At Cequens, we’re building CPaaS and SaaS communication platforms and we rely on SRE team to push the platform to the highest standards of software performance, reliability, availability and stability. You’ll collaborate with multiple cross-functional teams to develop solutions to manage our platforms. If you’re passionate about automation, software reliability, and continuous improvement, this role is perfect for you.
Key Roles and Responsibilities:
- Work with different teams to implement and improve SLIs, SLAs, and SLOs.
- Proactively monitor system health, performance, and reliability metrics.
- Design, implement, and maintain automation tools and infrastructure to streamline operations tasks.
- Conduct capacity planning and scalability assessments to accommodate growing demands.
- Collaborate with software development teams to improve system reliability, performance, and efficiency.
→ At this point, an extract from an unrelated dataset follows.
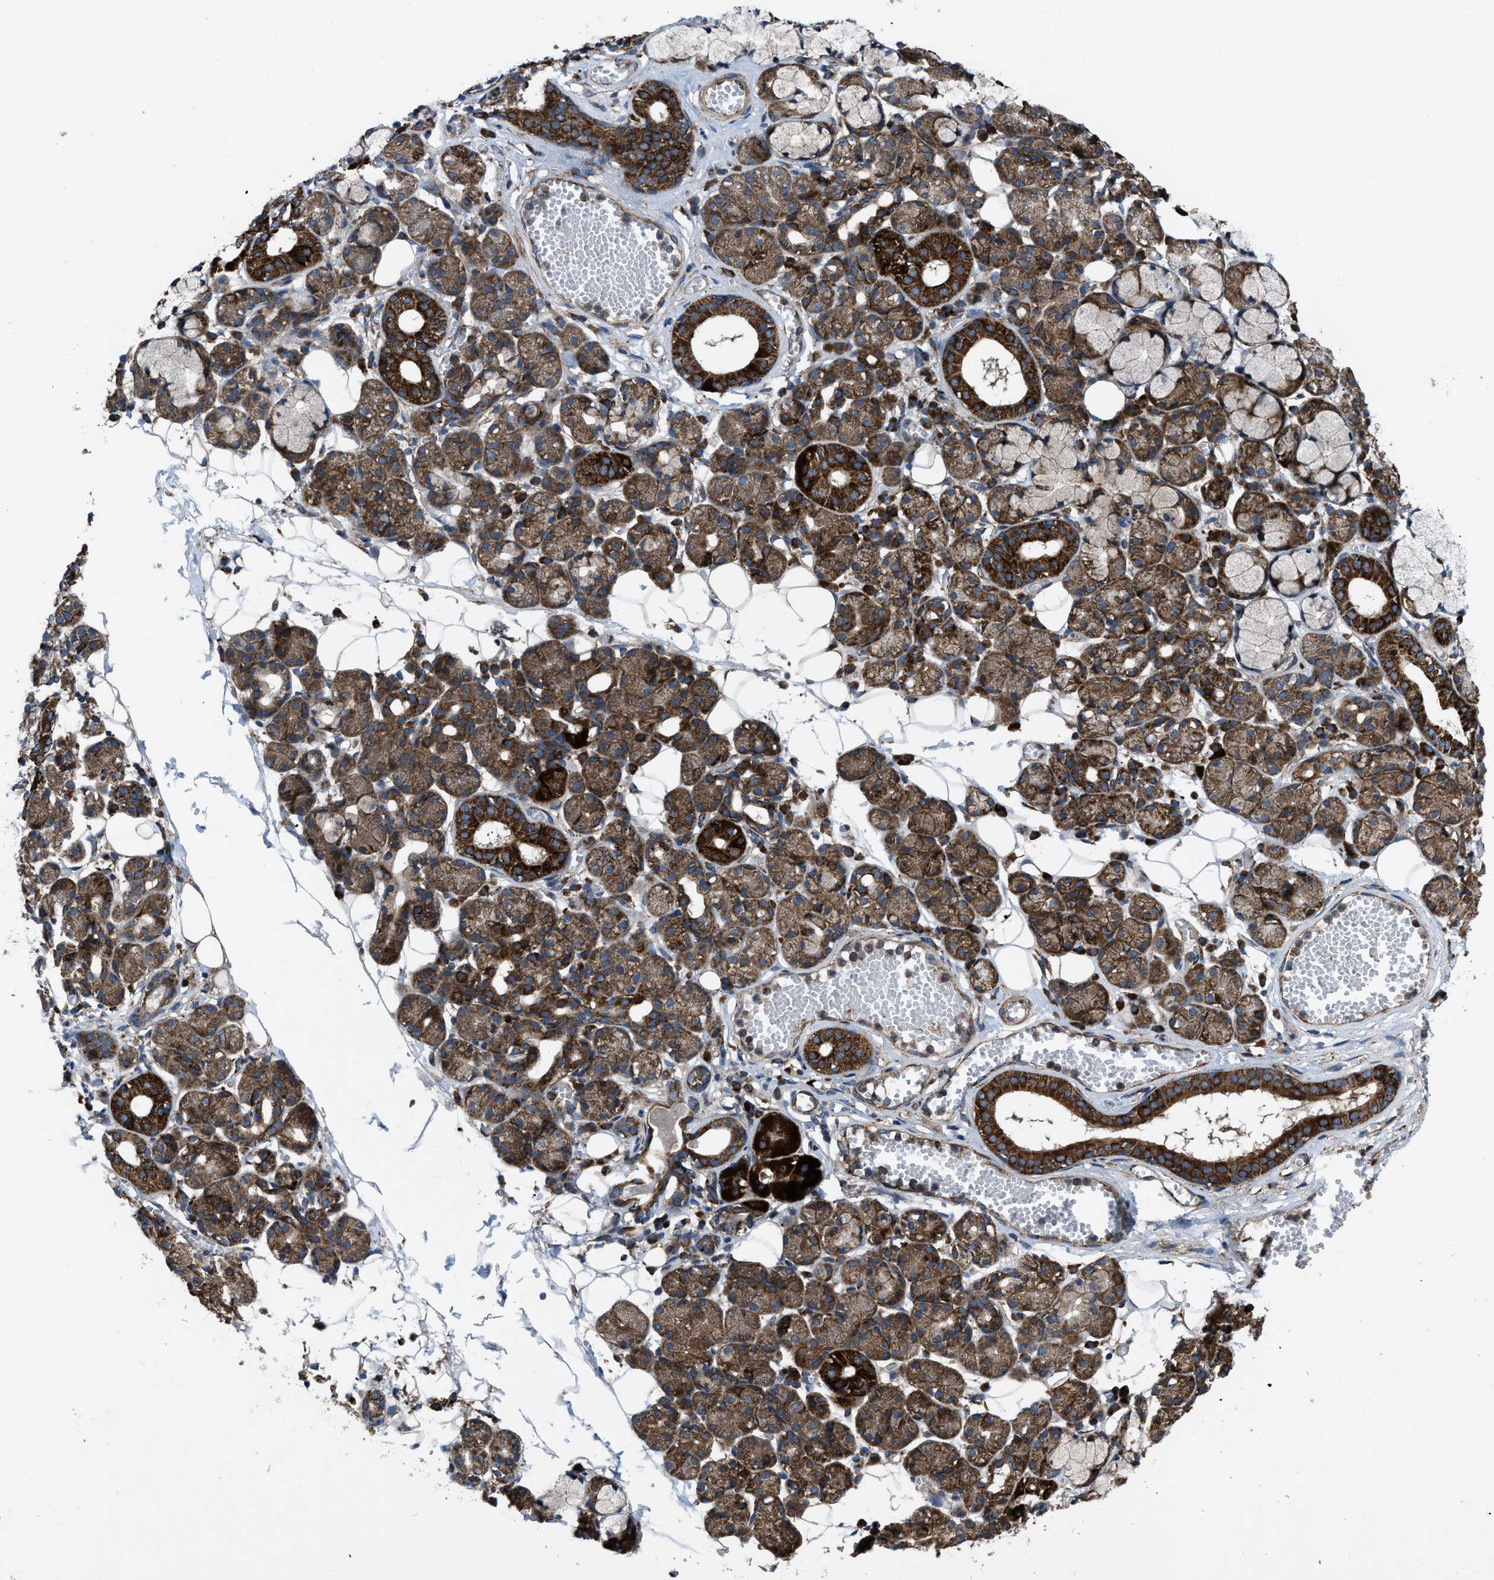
{"staining": {"intensity": "strong", "quantity": ">75%", "location": "cytoplasmic/membranous"}, "tissue": "salivary gland", "cell_type": "Glandular cells", "image_type": "normal", "snomed": [{"axis": "morphology", "description": "Normal tissue, NOS"}, {"axis": "topography", "description": "Salivary gland"}], "caption": "A high-resolution histopathology image shows immunohistochemistry (IHC) staining of unremarkable salivary gland, which displays strong cytoplasmic/membranous staining in about >75% of glandular cells.", "gene": "PER3", "patient": {"sex": "male", "age": 63}}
- Participate in incident response activities, diagnosing and resolving issues to minimize downtime and service disruptions.
- Contribute to the evolution of best practices and standards for reliability engineering within the organization.
- Owning effective post-mortems and ensuring actions are followed-up.
Requirements
- Bachelor's or Master's degree in Computer Science, Engineering, or a related field.
- Awareness of scalability, reliability, and security guidelines
- Proficiency in Linux, NGINX, HAProxy, Git.
- Strong scripting skills in Bash and/or Python.
- Experience with configuration management tools like Ansible.
- Familiarity with cloud platforms like AWS, Azure, or Google Cloud.
- Understanding of networking principles and protocols (TCP/IP, HTTP, DNS, etc.).
- Knowledge of containerization technologies (Docker, Kubernetes) and orchestration tools.